4 stars (Rated R – for war violence and one short, explicit sex scene)

The Flight of Gemma Hardy by Margot Livesey

This book is a derivative of “Jane Eyre”, and Ms. Livesey does a marvelous job, however, I think anyone would enjoy the book whether or not they had read “Jane Eyre.”

Gemma Hardy was born in Iceland, which she left at age six to live with her Uncle in Scotland, after the death of both parents.  By the age 10, her beloved Uncle has also passed away and she if left in the guardianship of her Aunt, who vehemently dislikes Gemma.  Gemma is blessed (?) with an honest tongue and lets her Aunt know how she feels.  Gemma is sent to a boarding school as a scullery maid/student. Her years there are full of too much drudgery, not enough learning and too little friendship, yet her bright spirit gets her through it all. 

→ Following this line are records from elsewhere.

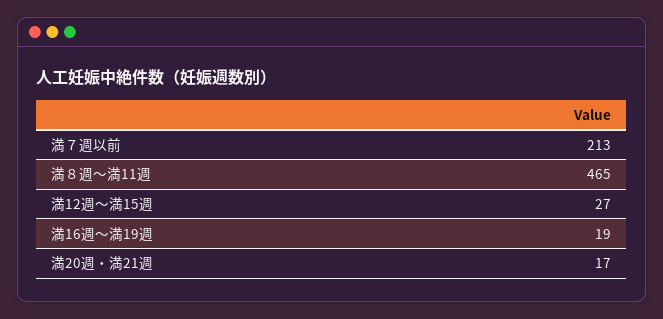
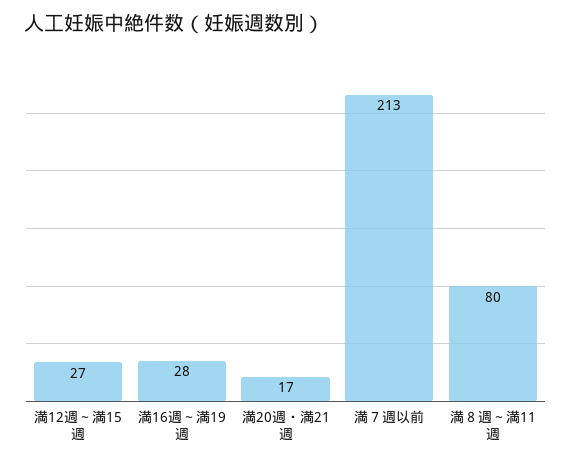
  {
    "満７週以前": 213,
-   "満８週～満11週": 465,
+   "満８週～満11週": 80,
    "満12週～満15週": 27,
-   "満16週～満19週": 19,
+   "満16週～満19週": 28,
    "満20週・満21週": 17
  }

At age 17, the school is closing and she is found a position as an au pair for an eight-year old in the north of Scotland on the Orkney Island.  Life at Blackbird Hall was a relief after the school.  She had her own room, was in charge of little Nell and was intrigued by the mysterious Mr. Sinclair….

I can’t tell you anymore, it will ruin the story.  But let me say this.  The first half of the book follows the story of “Jane Eyre” quite closely.  The second half changes a bit.  I didn’t quite like the changes, I thought it made the story a little weaker; however, if I am not comparing it to “Jane Eyre” I love the story.